→ **TASK STATEMENT**: Reproduce every line of the listing below word for word, keeping each number and punctuation mark unchanged.

## begin GIVEN ENTRIES

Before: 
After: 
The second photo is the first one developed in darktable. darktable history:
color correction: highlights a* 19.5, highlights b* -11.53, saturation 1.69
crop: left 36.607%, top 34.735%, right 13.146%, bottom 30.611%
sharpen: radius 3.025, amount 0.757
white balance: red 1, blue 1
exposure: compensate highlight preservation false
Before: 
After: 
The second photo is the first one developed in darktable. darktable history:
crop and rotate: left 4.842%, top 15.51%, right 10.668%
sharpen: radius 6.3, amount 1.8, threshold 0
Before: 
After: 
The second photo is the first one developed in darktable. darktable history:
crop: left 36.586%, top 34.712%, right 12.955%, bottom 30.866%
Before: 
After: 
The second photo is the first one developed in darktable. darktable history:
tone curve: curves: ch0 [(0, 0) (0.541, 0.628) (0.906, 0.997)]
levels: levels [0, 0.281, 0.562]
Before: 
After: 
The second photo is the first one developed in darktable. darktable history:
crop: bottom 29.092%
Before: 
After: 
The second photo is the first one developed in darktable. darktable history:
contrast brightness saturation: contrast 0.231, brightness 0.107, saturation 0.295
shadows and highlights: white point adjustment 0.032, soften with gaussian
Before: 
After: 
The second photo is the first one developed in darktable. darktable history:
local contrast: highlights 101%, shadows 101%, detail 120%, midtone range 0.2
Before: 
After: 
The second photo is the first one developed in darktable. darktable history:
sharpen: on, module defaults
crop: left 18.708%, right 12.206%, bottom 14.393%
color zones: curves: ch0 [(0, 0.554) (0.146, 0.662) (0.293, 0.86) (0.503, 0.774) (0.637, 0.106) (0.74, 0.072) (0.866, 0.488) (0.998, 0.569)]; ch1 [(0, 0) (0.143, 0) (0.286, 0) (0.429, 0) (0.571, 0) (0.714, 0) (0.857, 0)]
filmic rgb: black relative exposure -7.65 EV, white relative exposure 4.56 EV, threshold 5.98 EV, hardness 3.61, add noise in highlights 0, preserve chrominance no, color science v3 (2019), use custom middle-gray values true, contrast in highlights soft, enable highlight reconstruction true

## end GIVEN ENTRIES

→ **RESULT FOR THIS TASK**:
Before: 
After: 
The second photo is the first one developed in darktable. darktable history:
color correction: highlights a* 19.5, highlights b* -11.53, saturation 1.69
crop: left 36.607%, top 34.735%, right 13.146%, bottom 30.611%
sharpen: radius 3.025, amount 0.757
white balance: red 1, blue 1
exposure: compensate highlight preservation false
Before: 
After: 
The second photo is the first one developed in darktable. darktable history:
crop and rotate: left 4.842%, top 15.51%, right 10.668%
sharpen: radius 6.3, amount 1.8, threshold 0
Before: 
After: 
The second photo is the first one developed in darktable. darktable history:
crop: left 36.586%, top 34.712%, right 12.955%, bottom 30.866%
Before: 
After: 
The second photo is the first one developed in darktable. darktable history:
tone curve: curves: ch0 [(0, 0) (0.541, 0.628) (0.906, 0.997)]
levels: levels [0, 0.281, 0.562]
Before: 
After: 
The second photo is the first one developed in darktable. darktable history:
crop: bottom 29.092%
Before: 
After: 
The second photo is the first one developed in darktable. darktable history:
contrast brightness saturation: contrast 0.231, brightness 0.107, saturation 0.295
shadows and highlights: white point adjustment 0.032, soften with gaussian
Before: 
After: 
The second photo is the first one developed in darktable. darktable history:
local contrast: highlights 101%, shadows 101%, detail 120%, midtone range 0.2
Before: 
After: 
The second photo is the first one developed in darktable. darktable history:
sharpen: on, module defaults
crop: left 18.708%, right 12.206%, bottom 14.393%
color zones: curves: ch0 [(0, 0.554) (0.146, 0.662) (0.293, 0.86) (0.503, 0.774) (0.637, 0.106) (0.74, 0.072) (0.866, 0.488) (0.998, 0.569)]; ch1 [(0, 0) (0.143, 0) (0.286, 0) (0.429, 0) (0.571, 0) (0.714, 0) (0.857, 0)]
filmic rgb: black relative exposure -7.65 EV, white relative exposure 4.56 EV, threshold 5.98 EV, hardness 3.61, add noise in highlights 0, preserve chrominance no, color science v3 (2019), use custom middle-gray values true, contrast in highlights soft, enable highlight reconstruction true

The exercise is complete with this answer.